As states and municipalities implement laws forbidding employers to request salary histories from job applicants, the days of corporate boards celebrating the concept of “hiring on the cheap” feel numbered.
“There are people who use it as a way to save money because a person is already undercompensated where they are, so they [feel] they don’t have to offer that much,” Hulce says. “That’s when it’s not fair.”
Shrinking the gap

Hulce adds that these transactions may feel like great ways for companies to save money in the near term, but they almost always result in long-term consequences — including problems with internal culture and retention. And since women are disproportionately affected by pay transparency issues, it also exacerbates the problem of the gender wage gap.
“From the research, we know women do not negotiate salaries that are comparable to their male counterparts on average,” Rau says. “The disparity over time adds two to three years to the working life of a female to retire at the same wealth level as a male.”

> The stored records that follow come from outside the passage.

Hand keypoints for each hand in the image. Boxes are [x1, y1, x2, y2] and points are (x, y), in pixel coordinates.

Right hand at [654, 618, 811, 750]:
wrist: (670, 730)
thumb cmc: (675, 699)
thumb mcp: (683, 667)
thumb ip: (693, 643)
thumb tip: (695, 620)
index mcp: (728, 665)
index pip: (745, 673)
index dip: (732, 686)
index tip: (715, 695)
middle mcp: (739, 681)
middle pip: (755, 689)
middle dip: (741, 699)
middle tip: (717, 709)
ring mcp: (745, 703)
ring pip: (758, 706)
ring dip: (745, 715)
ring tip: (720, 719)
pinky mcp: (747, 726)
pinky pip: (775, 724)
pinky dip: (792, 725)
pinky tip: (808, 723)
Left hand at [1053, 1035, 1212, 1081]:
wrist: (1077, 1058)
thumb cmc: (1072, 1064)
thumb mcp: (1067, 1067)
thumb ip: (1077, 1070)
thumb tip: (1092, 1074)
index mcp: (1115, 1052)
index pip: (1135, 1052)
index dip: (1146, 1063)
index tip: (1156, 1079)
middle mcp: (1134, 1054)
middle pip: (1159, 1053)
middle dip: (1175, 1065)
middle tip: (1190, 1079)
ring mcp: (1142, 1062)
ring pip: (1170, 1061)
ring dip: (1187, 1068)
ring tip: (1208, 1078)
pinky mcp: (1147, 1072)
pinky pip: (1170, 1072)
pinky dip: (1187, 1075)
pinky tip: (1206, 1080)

A 2020 PayScale study found that, in organizations committed to a transparent pay process, women earned $1.00 to $1.01 for every dollar made by men, effectively erasing the gender wage gap.
No perfect science
For all the research highlighting the pros of pay transparency, it remains a complex issue. Rau cautions that idiosyncratic methods of rewarding employees can also contribute to inequity. An employee may happen to work for a manager who is more generous and rewards employees in an ad hoc way, as opposed to through organizational HR strategy.
And many employees, Hulce says, earn more than their colleagues for good reason. A system that incentivizes outstanding performers strategically is good for business. In some cases, she adds, it could be wiser to “get creative” and reward those outstanding employees with bonuses or benefits instead of bumping their salaries.
“Even if you open up the whole ledger,” Hulce says, “it will never be a perfect science.”